Lettres de Sterne/28
LETTRE XXVIII.
J’ai fait la route la plus délicieuse, — quoique dans une désobligeante, et par conséquent seul. Mais quand le cœur et l’esprit sont dans une parfaite harmonie, et lorsque chaque sensation subordonnée se met bien à l’unisson, il ne se présente aucun objet qui ne produise le plaisir. — D’ailleurs, tel est le caractère de ce peuple fortuné, vous voyez le sourire sur tous les visages, et de tout côté vous entendez les accens de la joie. — Au moment où je vous écris, j’ai sous ma fenêtre une bonne femme qui joue de la vielle à un groupe de jeunes gens qui dansent avec une gaieté bien plus apparente, et je crois aussi plus réelle, que ne peut l’être celle de vos brillantes assemblées d’Almack.
J’aime ma patrie autant que peut l’aimer aucun de ses enfans, — je connois toute la solidité des vertus caractéristiques du peuple qui l’habite ; — mais dans le jeu du bonheur, il ne fait pas sa partie avec la même attention, ou n’y réussit pas aussi bien qu’on le fait dans ce pays-ci. — Je n’entrerai point dans l’examen de la différence physique ou morale qu’on remarque entre les deux nations ; — cependant, je ne puis m’empêcher d’observer que, tandis que le François possède une gaieté de cœur, qui toujours affoiblit et quelquefois dissipe le chagrin, l’Anglois en est encore à l’ancien temps des François, et continue à se divertir moult tristement.
Combien de fois, dans nos assemblées d’York, n’ai-je pas vu un couple au dessous de trente ans danser avec autant de gravité que s’il eût fait un travail mercenaire, dont il eût craint de ne pas être payé : tandis qu’ici je vois des jeunes gens brûlés du soleil et des filles de travail quitter un assez maigre dîner, le cœur palpitant de joie, — pour s’agiter au son du haut-bois, et frapper la terre en cadence avec leurs sabots.

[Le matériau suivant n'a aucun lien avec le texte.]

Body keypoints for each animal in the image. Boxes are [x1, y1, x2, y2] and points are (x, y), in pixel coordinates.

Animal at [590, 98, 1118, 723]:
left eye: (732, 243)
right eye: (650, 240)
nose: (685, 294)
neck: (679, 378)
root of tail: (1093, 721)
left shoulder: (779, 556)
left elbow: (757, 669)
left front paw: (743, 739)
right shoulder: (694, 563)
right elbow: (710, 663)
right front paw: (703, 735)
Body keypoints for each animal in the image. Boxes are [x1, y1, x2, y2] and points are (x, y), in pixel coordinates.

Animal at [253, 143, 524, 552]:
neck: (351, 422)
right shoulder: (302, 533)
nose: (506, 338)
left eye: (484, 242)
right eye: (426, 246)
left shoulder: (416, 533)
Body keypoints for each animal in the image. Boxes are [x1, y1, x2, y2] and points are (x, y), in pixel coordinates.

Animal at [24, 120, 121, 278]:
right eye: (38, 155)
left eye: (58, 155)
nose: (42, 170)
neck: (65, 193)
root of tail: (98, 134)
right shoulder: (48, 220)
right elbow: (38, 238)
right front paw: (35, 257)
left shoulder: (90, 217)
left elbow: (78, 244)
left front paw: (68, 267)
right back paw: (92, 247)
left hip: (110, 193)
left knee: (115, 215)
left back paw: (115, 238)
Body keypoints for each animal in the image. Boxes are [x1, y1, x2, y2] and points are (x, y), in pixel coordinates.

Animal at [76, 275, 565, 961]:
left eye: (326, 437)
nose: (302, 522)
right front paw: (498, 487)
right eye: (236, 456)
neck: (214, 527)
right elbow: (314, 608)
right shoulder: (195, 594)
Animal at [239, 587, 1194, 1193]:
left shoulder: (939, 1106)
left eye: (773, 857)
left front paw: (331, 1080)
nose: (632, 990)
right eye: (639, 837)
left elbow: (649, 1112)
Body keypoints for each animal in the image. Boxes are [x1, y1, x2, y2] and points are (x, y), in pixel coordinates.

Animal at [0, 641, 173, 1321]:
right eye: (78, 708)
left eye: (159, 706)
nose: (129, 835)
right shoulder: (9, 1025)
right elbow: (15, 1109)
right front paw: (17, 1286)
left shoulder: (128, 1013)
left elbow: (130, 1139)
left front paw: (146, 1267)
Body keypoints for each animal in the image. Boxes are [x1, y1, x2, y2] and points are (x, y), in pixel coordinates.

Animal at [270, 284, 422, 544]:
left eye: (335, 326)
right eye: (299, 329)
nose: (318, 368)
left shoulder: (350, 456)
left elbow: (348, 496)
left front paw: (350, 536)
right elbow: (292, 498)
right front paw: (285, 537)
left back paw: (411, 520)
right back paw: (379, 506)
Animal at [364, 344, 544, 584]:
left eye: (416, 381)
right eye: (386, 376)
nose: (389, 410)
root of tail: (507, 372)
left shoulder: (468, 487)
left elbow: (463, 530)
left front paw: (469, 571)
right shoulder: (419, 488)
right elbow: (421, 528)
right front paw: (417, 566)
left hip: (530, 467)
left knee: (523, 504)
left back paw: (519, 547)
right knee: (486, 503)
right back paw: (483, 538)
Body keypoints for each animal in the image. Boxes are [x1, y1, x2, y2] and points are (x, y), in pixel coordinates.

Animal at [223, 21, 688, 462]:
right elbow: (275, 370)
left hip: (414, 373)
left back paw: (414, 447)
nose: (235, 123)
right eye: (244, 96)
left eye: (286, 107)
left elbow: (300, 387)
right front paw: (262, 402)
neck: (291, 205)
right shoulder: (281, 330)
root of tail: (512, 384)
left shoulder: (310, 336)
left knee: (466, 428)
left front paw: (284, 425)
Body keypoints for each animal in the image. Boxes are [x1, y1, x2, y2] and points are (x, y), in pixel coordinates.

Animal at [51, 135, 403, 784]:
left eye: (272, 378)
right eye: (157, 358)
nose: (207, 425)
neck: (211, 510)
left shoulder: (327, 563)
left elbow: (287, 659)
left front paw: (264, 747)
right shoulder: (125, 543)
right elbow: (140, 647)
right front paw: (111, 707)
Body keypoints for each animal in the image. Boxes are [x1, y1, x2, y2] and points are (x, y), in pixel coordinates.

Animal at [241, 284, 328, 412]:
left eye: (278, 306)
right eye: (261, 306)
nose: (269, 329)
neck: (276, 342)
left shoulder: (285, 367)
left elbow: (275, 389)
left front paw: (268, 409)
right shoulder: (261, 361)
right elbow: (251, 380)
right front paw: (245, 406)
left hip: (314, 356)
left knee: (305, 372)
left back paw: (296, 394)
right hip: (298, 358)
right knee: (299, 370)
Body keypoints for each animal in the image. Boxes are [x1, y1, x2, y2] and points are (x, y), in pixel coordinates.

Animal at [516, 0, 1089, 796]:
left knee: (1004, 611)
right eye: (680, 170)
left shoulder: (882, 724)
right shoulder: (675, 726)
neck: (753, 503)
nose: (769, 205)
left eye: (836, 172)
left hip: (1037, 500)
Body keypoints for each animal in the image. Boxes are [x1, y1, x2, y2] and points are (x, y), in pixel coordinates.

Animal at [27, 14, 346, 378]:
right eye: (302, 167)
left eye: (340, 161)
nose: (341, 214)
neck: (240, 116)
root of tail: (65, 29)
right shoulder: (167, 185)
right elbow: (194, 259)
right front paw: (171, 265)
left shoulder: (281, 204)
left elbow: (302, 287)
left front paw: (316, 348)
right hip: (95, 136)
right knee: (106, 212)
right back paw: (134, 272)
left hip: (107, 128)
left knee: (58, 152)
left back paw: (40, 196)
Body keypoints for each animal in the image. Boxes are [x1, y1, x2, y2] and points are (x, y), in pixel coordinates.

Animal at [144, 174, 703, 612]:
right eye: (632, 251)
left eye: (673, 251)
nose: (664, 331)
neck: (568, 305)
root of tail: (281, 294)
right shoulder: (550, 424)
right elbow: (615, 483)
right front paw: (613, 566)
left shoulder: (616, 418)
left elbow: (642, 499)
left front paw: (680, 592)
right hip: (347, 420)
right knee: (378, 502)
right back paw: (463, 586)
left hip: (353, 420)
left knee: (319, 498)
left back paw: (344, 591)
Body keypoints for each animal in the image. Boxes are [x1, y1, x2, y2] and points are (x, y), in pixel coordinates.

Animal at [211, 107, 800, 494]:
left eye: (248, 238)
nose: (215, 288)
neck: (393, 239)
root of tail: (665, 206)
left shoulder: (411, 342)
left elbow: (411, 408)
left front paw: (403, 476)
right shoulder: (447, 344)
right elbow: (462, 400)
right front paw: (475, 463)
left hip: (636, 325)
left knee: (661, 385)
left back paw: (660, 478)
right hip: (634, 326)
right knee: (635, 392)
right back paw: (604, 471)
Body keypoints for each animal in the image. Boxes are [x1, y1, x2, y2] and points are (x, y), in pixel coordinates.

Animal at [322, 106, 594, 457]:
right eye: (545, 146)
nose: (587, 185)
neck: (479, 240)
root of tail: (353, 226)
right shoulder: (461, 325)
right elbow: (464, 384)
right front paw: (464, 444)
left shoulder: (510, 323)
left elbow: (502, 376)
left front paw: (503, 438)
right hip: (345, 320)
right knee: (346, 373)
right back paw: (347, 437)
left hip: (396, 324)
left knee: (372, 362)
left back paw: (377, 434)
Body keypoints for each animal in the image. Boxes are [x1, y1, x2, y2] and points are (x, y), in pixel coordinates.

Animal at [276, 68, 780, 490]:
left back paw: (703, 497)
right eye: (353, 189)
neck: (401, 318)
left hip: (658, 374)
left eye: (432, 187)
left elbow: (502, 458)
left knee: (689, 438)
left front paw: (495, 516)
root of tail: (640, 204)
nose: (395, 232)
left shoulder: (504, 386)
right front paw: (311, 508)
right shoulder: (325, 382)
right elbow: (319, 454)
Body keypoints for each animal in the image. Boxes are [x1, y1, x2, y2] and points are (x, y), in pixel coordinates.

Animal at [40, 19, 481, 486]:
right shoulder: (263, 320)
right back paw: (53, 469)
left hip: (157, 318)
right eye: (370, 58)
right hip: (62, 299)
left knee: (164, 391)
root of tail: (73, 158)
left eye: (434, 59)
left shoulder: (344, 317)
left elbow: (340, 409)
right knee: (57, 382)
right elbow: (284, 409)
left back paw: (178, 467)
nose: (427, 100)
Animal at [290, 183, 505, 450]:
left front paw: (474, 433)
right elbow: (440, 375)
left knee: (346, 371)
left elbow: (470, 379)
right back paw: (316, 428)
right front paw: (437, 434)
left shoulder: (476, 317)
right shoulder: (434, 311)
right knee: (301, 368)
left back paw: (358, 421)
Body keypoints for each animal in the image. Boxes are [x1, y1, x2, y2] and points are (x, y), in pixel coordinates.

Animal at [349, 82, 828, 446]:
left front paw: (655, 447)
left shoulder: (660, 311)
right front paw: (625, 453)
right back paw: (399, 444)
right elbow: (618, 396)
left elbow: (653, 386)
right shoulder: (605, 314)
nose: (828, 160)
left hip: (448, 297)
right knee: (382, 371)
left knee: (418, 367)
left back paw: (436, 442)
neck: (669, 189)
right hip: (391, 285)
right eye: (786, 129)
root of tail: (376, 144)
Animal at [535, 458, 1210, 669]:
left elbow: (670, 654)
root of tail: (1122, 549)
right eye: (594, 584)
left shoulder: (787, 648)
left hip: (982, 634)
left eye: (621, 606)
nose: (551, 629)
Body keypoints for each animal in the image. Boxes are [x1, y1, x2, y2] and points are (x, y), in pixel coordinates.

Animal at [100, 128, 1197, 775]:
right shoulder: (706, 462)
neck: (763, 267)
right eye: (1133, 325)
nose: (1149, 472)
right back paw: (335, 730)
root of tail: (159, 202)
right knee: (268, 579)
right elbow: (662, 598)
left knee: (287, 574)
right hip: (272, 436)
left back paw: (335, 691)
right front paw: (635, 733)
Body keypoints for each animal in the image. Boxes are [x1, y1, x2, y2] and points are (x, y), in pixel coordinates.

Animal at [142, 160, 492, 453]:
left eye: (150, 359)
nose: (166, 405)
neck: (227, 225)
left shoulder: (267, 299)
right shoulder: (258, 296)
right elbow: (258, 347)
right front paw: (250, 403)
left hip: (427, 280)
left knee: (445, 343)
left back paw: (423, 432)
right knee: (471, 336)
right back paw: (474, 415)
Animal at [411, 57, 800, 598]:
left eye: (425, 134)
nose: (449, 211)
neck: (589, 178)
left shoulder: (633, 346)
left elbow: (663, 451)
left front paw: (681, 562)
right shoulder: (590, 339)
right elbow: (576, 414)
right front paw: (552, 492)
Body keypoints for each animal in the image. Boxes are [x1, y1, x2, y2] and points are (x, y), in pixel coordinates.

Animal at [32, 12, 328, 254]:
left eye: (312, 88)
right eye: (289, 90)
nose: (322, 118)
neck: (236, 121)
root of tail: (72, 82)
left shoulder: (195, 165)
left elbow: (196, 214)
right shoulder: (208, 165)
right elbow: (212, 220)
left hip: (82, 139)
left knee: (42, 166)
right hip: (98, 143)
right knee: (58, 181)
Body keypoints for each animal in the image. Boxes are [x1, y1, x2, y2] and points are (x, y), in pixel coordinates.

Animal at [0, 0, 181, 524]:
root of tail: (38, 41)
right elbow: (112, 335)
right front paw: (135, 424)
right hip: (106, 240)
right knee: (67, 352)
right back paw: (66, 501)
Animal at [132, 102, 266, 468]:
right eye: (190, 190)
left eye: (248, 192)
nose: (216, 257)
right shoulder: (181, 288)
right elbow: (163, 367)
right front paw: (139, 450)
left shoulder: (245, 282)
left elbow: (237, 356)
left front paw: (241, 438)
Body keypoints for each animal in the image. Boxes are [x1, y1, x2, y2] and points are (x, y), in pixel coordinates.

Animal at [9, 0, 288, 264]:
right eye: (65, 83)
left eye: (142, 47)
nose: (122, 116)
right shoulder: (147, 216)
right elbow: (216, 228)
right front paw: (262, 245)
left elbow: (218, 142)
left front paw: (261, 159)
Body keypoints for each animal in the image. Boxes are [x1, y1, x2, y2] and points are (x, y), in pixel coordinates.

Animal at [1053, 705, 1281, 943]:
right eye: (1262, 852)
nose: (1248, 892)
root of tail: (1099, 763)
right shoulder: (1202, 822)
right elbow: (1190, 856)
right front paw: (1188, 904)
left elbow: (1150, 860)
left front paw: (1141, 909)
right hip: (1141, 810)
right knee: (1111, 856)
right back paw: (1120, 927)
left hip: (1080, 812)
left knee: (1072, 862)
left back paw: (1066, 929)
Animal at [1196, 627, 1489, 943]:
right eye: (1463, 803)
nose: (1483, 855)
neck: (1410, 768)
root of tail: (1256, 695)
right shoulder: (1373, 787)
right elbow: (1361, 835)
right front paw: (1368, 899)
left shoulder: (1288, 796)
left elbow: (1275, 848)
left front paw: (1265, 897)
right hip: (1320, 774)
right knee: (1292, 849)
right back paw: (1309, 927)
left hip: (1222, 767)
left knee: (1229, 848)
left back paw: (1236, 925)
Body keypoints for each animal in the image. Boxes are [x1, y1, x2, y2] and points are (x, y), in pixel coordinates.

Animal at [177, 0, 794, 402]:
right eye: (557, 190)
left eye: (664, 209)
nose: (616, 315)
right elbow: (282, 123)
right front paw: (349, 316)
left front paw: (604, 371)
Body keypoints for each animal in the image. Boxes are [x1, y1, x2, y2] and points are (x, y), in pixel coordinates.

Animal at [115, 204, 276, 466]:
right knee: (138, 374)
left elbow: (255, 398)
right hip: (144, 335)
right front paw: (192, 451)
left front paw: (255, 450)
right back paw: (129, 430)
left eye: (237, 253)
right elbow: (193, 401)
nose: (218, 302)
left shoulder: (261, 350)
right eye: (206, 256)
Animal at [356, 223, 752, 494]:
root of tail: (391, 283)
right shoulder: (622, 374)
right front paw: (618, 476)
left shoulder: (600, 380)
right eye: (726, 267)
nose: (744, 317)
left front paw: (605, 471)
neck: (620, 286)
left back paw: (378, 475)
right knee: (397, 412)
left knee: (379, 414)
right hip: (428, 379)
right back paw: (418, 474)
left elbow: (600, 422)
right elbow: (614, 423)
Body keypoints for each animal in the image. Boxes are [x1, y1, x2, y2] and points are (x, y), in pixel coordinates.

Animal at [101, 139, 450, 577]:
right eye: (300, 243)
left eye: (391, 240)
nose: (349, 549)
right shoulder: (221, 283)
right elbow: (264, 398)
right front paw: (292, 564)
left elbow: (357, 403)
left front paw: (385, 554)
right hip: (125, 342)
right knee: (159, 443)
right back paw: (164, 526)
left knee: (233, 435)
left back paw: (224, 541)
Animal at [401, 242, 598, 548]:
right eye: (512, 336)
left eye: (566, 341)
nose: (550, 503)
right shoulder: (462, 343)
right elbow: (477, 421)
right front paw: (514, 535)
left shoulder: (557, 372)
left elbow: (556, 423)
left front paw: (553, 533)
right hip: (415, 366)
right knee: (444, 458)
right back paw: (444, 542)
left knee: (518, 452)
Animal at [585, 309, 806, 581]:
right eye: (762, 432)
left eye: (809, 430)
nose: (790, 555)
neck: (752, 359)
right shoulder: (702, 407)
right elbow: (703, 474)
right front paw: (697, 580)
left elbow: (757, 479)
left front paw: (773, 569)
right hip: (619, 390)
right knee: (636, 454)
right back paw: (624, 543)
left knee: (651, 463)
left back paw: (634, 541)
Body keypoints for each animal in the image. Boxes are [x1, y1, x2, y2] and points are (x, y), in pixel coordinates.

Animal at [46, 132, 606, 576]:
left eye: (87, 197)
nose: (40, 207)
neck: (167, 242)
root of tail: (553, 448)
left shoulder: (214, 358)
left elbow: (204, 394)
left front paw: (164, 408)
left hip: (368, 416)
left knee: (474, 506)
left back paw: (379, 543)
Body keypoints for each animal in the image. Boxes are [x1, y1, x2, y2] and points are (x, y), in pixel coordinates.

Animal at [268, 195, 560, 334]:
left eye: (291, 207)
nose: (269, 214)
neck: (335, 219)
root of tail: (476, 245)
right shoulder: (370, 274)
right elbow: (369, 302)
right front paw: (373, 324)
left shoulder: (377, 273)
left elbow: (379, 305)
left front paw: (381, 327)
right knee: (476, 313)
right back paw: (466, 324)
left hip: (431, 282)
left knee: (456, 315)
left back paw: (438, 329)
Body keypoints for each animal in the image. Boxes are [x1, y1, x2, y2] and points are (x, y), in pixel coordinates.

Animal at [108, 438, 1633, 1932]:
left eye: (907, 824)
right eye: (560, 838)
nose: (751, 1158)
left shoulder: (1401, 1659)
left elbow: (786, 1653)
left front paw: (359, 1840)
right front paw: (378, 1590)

On ne me persuadera jamais qu’il n’y ait point une Providence, et une Providence gaie qui gouverne ce pays-ci. Avec tous les biens imaginables, nous sommes toujours graves, et dans le chagrin nous ne savons que raisonner avec nous-mêmes, tandis qu’ici — sans presque d’autre bien que le soleil, — on est content de son état.
Mais l’Être bon, qui nous a tous créés, donne à chacun une portion de bonheur, conformément à sa sagesse et à son plaisir ; car rien n’est au-dessous de sa vigilante Providence, — elle modère même l’haleine des vents pour l’agneau privé de sa toison.
Ces réflexions m’ont fait perdre de vue mon objet ; car ce n’est que pour me plaindre que j’ai rapproché la chaise de la table et mis la plume dans l’encrier : c’étoit mon unique dessein, — parce que j’ai envoyé plusieurs fois à poste restante sans qu’on ait pu me rapporter une lettre de vous. Quoique je sois dans la plus grande impatience de continuer mon voyage vers les Alpes, et qu’il me soit impossible de tranquilliser mon esprit jusqu’à ce que j’aye reçu de vos nouvelles ; cependant, par un effet de mon caractère sympathique, le contentement et la bonne humeur des gens qui m’environnent a tellement pris sur moi, que je reste ici, dans mon habit noir, avec mes pantouffles jaunes, aussi tranquille que si j’y étois à demeure, et que je n’eusse plus de chemin à faire. Dieu sait pourtant le joli tour qui me reste à décrire avant que je puisse vous embrasser.
Vous savez que je ne suis pas dans l’usage de rien effacer ; sans quoi je raturerois les douze dernières lignes que je viens d’écrire ; car au moment où je les terminois, votre lettre et deux autres viennent de m’arriver et de me satisfaire sur tous les points. — Réellement si je pensois que vous vinssiez me surprendre, je traînerois encore. — À tout événement nous nous rencontrerons à Rome, — à Rome, — et demain matin je prends des ailes pour y accélérer mon arrivée.
Je désire sincèrement que ma lettre puisse vous dépasser, — c’est-à-dire, que vous soyez en chemin avant qu’elle soit arrivée en Angleterre. — Dans tous les cas, mon cher garçon, nous nous verrons à Rome. Jusqu’alors — portez-vous bien : — là, et partout ailleurs, — je serai toujours
- Votre très-fidèle et très-affectionné, etc.